Daily Mail, bu uçsuz bucaksız kanyonların birçok önemli okyanus sürecinde hayati bir rol oynadığını belirtiyor. Besin açısından zengin tortuları kıyıdan daha geniş okyanusa taşıyor, sığ ve derin suları birbirine bağlıyor ve biyolojik çeşitlilik açısından zengin yaşam alanları yaratıyorlar. Ancak, önemlerine rağmen, bu eşsiz ortamlar, özellikle Antarktika gibi uzak ve ulaşılması zor yerlerde derinlemesine incelenmeye devam ediyor.
Dr. Amblas ve çalışma arkadaşı, Marine Geology dergisinde yayınlanan makalelerinde, daha önce keşfedilmemiş kanyonları bulmak için Antarktika'nın en kapsamlı ve ayrıntılı haritasını kullandılar. Araştırmacılar, haritayı yarı otomatik bir kanyon tespit yöntemi kullanarak analiz ederek, buzun altında daha önce beklenenden çok daha fazla kanyon buldular. İlginç bir şekilde, bu yeni haritalar, kıtanın farklı bölgelerindeki kanyonlar arasında büyük bir çeşitlilik olduğunu gösterdi.
Çalışmanın ortak yazarı, Cork Üniversitesi'nden deniz jeoloğu Dr. Riccardo Arosio, MailOnline'a şunları söyledi: 'Daha önce gözlemlenmemiş olan Doğu ve Batı Antarktika Kanyonları arasında çarpıcı bir fark bulmak çok heyecan vericiydi.
Dr. Arosio, doğudaki kanyonların "uzun kanyon sistemleri oluşturduğunu ve çoğunlukla U şeklinde olduğunu", kıtanın batısındaki kanyonların ise "daha kısa, daha dik ve V şeklinde" olduğunu söylüyor.
Bunun nedeni büyük olasılıkla batıdaki kanyonların, buzul tabakasının nispeten yakın zamanda erimesiyle açığa çıkan sular tarafından kesilmiş olması, doğudaki kanyonların ise çok daha uzun süren buzul aktivitesinin bir sonucu olmasıdır.
Araştırmacılar, keşfin iklim değişikliğinin etkilerini nasıl tahmin edeceğimiz konusunda çok daha geniş kapsamlı etkileri olabileceğini söylüyor.

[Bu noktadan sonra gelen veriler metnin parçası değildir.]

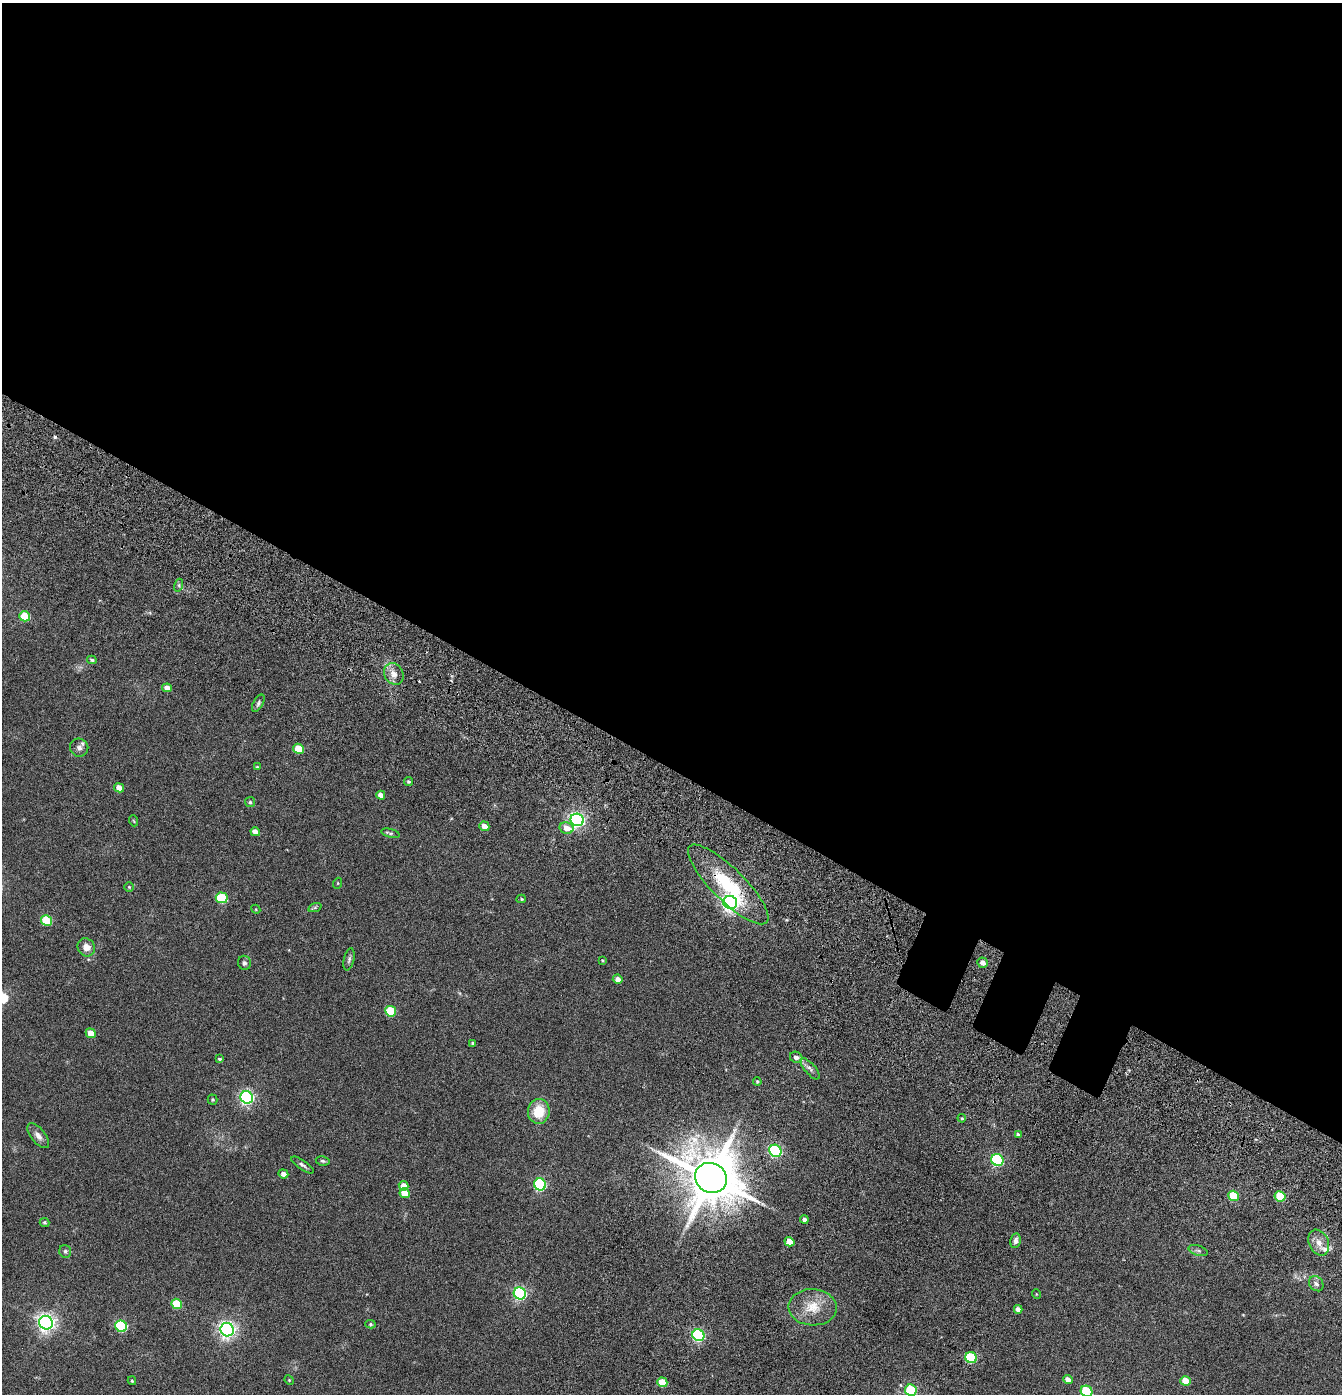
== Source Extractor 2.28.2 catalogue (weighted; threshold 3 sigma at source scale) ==
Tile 3 of 4 x 4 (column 3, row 1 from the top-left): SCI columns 2931-4270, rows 4397-5788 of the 6104 x 6079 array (HDU 1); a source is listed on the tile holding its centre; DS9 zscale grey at full resolution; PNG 1344 x 1396 px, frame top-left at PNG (2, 3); each listed source drawn as its Kron ellipse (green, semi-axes under 4 px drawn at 4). Shown black and unused: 56% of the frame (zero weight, under 3 of 6 exposures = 11% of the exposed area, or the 3 px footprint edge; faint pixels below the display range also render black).
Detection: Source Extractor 2.28.2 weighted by HDU 2 'WHT'; one run over the whole footprint, this tile lists its part. Background 0.139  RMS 0.011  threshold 0.047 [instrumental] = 3 sigma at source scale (4.09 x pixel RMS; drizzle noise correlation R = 1.36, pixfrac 0.8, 0.05/0.05 arcsec/px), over >= 5 px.
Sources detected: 86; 1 cosmic-ray / hot-pixel residue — neither listed nor drawn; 1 inside a brighter listed object's ellipse — not listed separately; the other 84 listed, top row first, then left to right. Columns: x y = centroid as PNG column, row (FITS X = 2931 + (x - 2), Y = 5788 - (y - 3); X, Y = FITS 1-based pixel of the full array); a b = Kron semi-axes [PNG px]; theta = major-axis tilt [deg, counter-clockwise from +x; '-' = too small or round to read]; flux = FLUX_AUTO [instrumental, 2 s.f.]
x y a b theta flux
179 585 6 4 73 1.5
25 616 5 5 - 30
92 660 5 4 - 1.4
394 674 11 9 -60 6.7
167 688 5 4 - 6.3
258 703 9 5 59 2
79 748 9 9 - 3.7
298 749 5 5 - 23
257 767 4 4 - 1.1
409 781 4 4 - 1.4
119 788 5 4 - 7.8
381 795 4 4 - 6.1
250 802 5 5 - 1.4
577 820 6 6 - 270
134 821 5 3 - 0.84
484 826 5 4 - 7.3
567 828 7 5 -14 9.7
255 832 5 4 - 5.8
391 833 9 4 -14 1.6
338 883 5 3 - 0.85
728 884 54 16 -45 57
129 887 4 4 - 1
222 898 6 5 - 53
521 899 5 4 - 1.2
730 902 7 6 - 390
315 907 7 4 19 1.4
256 909 5 4 - 0.88
47 920 5 5 - 43
86 947 9 8 - 7.6
349 959 11 5 77 2.4
603 960 3 3 - 0.88
244 963 7 6 - 2.2
983 963 5 5 - 5.3
618 979 5 4 - 5.1
391 1011 5 5 - 36
91 1033 5 4 - 9.9
473 1043 3 3 - 1.8
796 1057 6 5 - 3.6
219 1059 3 3 - 1.1
810 1069 13 5 -49 3.4
757 1082 4 4 - 1.2
247 1097 6 6 - 210
212 1100 5 5 - 1.2
539 1111 12 11 - 21
962 1118 4 3 - 0.99
1018 1135 4 3 - 1.8
38 1136 15 7 -51 5.4
775 1151 6 5 - 130
997 1160 6 5 - 100
323 1161 7 4 -11 1.6
303 1165 13 4 -35 2.5
283 1174 5 4 - 4.8
711 1178 16 14 -31 5700
540 1184 6 6 - 130
404 1186 5 4 - 7.6
405 1193 5 4 - 15
1233 1196 5 5 - 22
1280 1196 5 5 - 34
804 1220 4 4 - 2.6
45 1222 5 4 - 1.4
1015 1241 7 5 79 3.4
789 1242 5 4 - 14
1319 1243 13 9 -66 7.6
65 1251 6 6 - 1.7
1198 1251 10 5 -18 2.3
1316 1284 8 6 -54 3.1
520 1293 6 6 - 160
1036 1294 5 3 - 0.69
177 1304 5 5 - 29
813 1307 24 18 -3 21
1018 1309 4 4 - 4
46 1323 7 6 - 430
370 1324 5 4 - 1.3
121 1326 6 5 - 87
227 1330 7 6 - 350
698 1335 6 5 - 140
971 1358 6 5 - 68
289 1380 5 4 - 0.89
1068 1380 5 4 - 6.5
132 1381 4 3 - 1.1
1186 1381 5 4 - 16
662 1382 5 4 - 19
911 1390 6 5 - 59
1086 1391 6 5 - 60
Overlapping masked pixels (flux is a lower limit): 2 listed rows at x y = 728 884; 730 902
Isophote crosses this tile's border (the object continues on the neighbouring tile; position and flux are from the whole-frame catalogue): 2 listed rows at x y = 911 1390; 1086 1391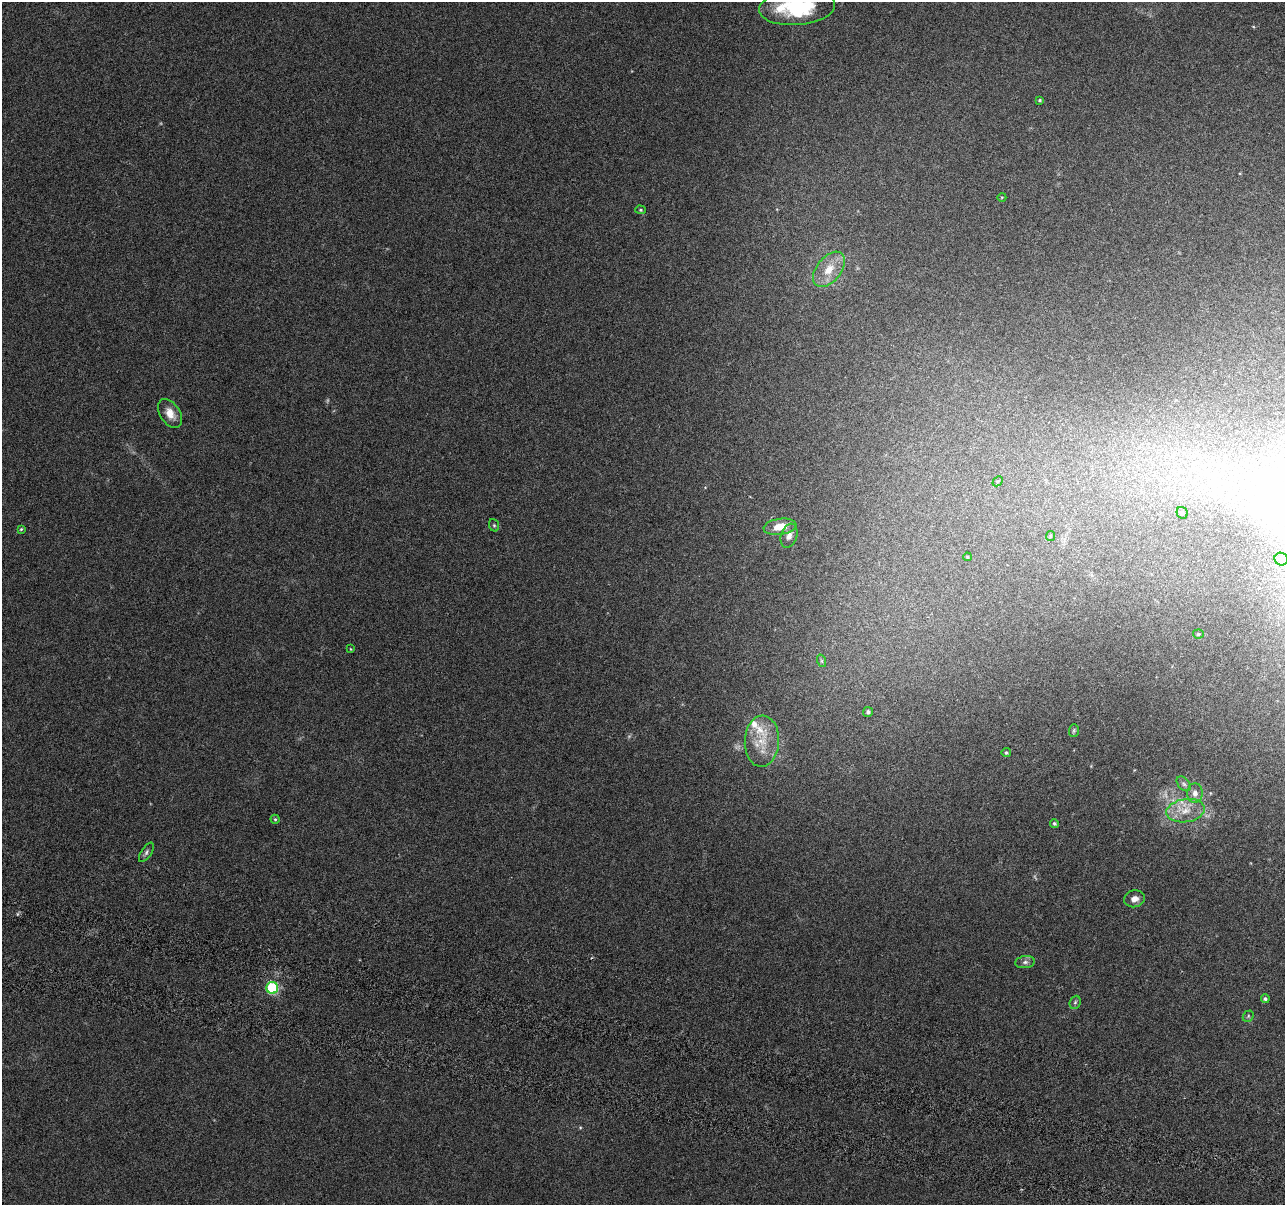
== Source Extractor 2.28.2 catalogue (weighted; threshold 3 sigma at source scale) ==
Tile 6 of 4 x 4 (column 2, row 2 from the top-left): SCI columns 1300-2582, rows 2686-3888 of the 5170 x 5431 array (HDU 1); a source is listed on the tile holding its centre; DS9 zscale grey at full resolution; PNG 1287 x 1207 px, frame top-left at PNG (2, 2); each listed source drawn as its Kron ellipse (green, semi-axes under 4 px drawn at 4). Shown black and unused: <1% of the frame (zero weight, under 3 of 6 exposures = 3% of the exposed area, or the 3 px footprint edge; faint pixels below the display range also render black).
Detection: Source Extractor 2.28.2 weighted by HDU 2 'WHT'; one run over the whole footprint, this tile lists its part. Background 0.0304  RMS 0.004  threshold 0.0163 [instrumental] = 3 sigma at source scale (4.09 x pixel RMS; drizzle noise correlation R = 1.36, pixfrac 0.8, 0.0396/0.0396 arcsec/px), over >= 5 px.
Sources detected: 40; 4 too faint to see at this stretch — neither listed nor drawn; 2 inside a brighter listed object's ellipse — not listed separately; the other 34 listed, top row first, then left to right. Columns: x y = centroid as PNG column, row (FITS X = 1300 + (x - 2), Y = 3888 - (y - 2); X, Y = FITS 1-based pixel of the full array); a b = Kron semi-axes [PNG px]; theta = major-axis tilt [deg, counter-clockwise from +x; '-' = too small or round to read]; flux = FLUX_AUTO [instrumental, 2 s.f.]
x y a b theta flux
797 7 38 17 5 31
1040 100 4 3 - 0.39
1002 197 4 3 - 0.31
641 210 5 4 - 0.51
829 269 20 12 51 6.8
170 413 16 10 -57 4.1
998 481 6 4 43 0.57
1182 513 6 5 - 0.73
494 525 6 5 - 0.54
780 527 16 8 8 6.3
21 529 4 3 - 0.39
789 536 12 8 70 2.1
1050 536 5 4 - 0.46
967 557 4 3 - 0.42
1281 559 7 6 - 1.5
1198 634 5 4 - 0.53
351 649 4 3 - 0.28
822 661 6 4 -71 0.58
868 712 5 5 - 0.76
1074 730 6 5 - 0.58
762 741 26 17 87 10
1006 753 4 4 - 0.59
1184 784 9 5 -48 0.88
1195 793 10 8 86 2.2
1186 811 19 11 9 5.9
275 819 4 4 - 0.49
1054 823 4 4 - 0.58
146 852 11 5 57 1
1134 899 10 8 13 2.3
1025 962 10 6 7 1.3
272 988 6 6 - 35
1265 999 4 4 - 0.86
1075 1002 7 5 67 0.71
1248 1016 6 5 - 0.5
Isophote crosses this tile's border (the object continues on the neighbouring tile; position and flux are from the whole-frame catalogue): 1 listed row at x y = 797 7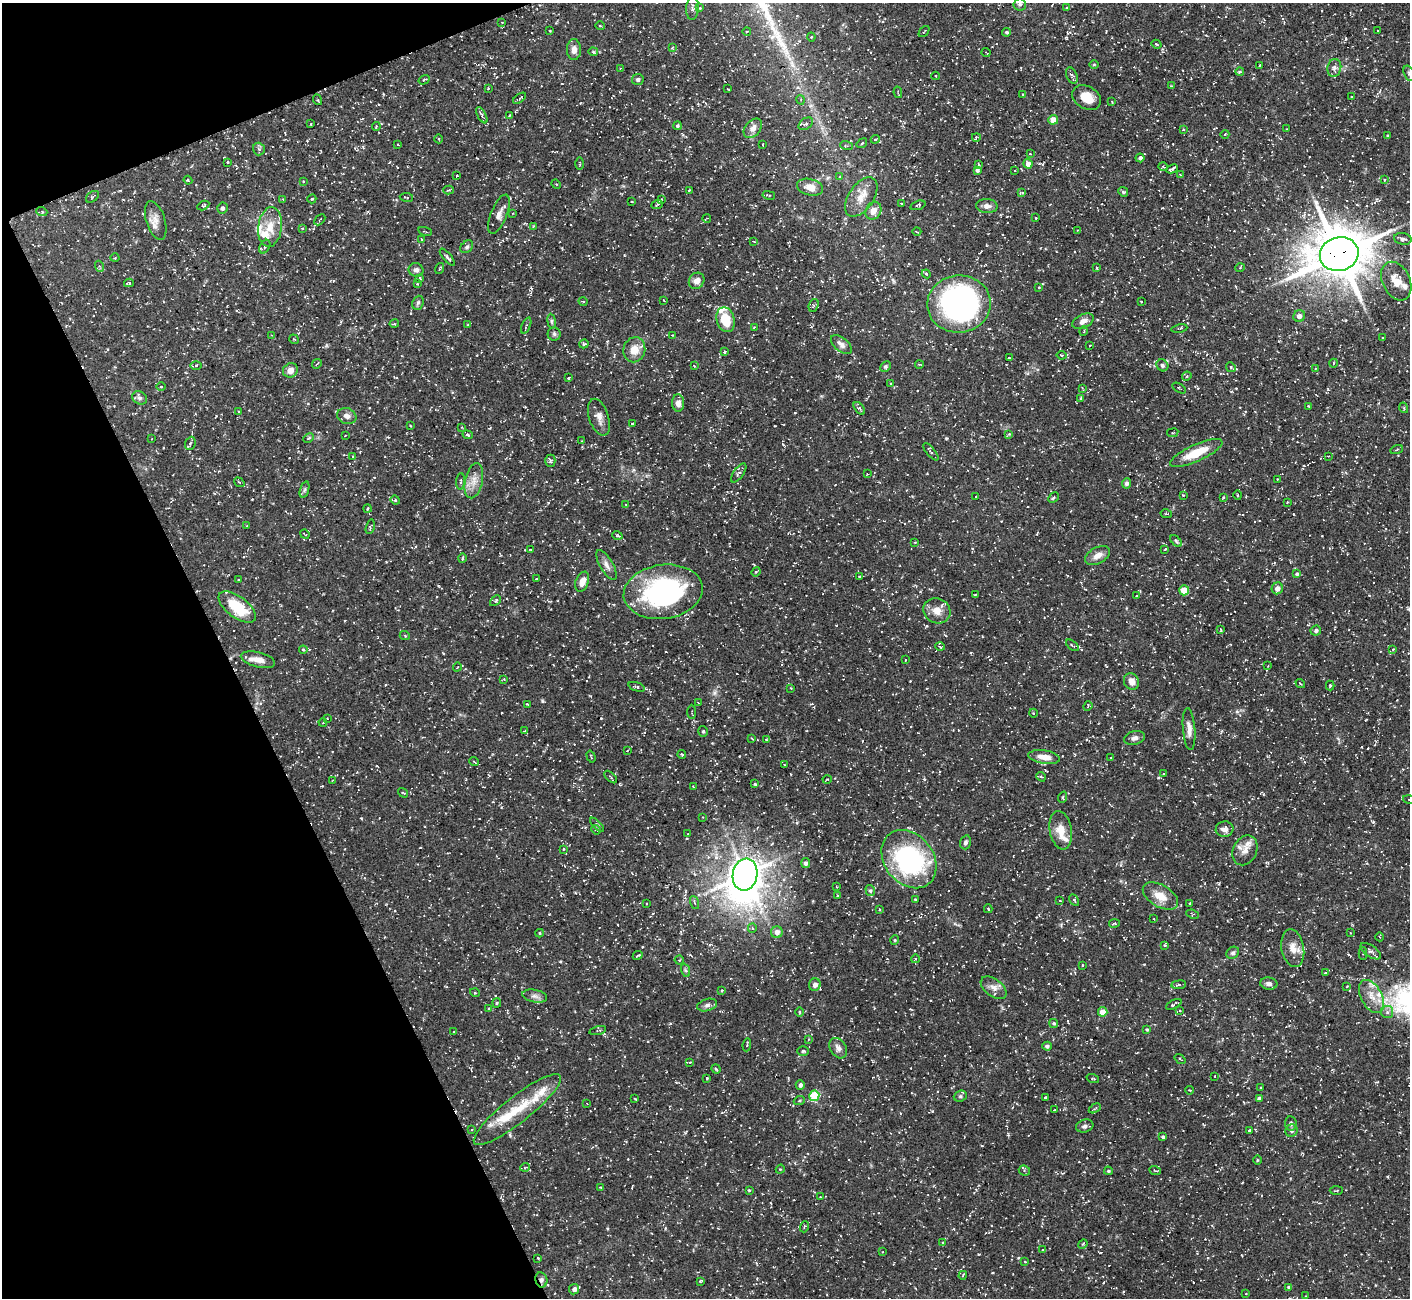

Daily Mail, Antarktika kanyonlarının derin okyanus ile kıta sahanlığı arasındaki su alışverişini kolaylaştırdığını yazıyor. Bu durum, buz tabakasının yakınındaki soğuk ve yoğun suyun derin okyanusa sızmasına ve iklim dengesinin korunmasına yardımcı olan küresel okyanus sirkülasyon akımlarının oluşmasına olanak tanıyor. Aynı zamanda, bu kanyonlar açık denizden gelen daha sıcak suyu yukarı doğru taşıyarak yüzen buz sahanlıklarıyla buluşturuyor ve bu da Antarktika'nın iç buzullarını zayıflatan buz erimesine neden oluyor. Bu kanallar, buz tabakasından gelen suyun okyanusa giriş hızını etkileyerek küresel deniz seviyesinin yükselmesi üzerinde doğrudan bir etkiye sahip.
Ancak Hükümetlerarası İklim Değişikliği Paneli (IPCC) gibi kuruluşların kullandığı okyanus modelleri, bu gizli kanyonların etkisini hesaba katmıyor.
Dr. Arosio şöyle diyor: "Bu yerel mekanizmaların eksikliği, modellerin okyanus dinamikleri ve iklimdeki değişiklikleri tahmin etme yeteneğini sınırlandırıyor."
Araştırmacılar, gelecekte haritalanmamış alanlarda daha yüksek çözünürlüklü veriler toplayarak, buzun altında daha da fazla denizaltı kanyonu keşfetmeyi umuyor. Bu kanyonları ve kutuplar etrafındaki su dolaşımını nasıl etkilediklerini anlamak, iklim değişikliğinin etkilerini doğru bir şekilde tahmin etmenin anahtarı olabilir.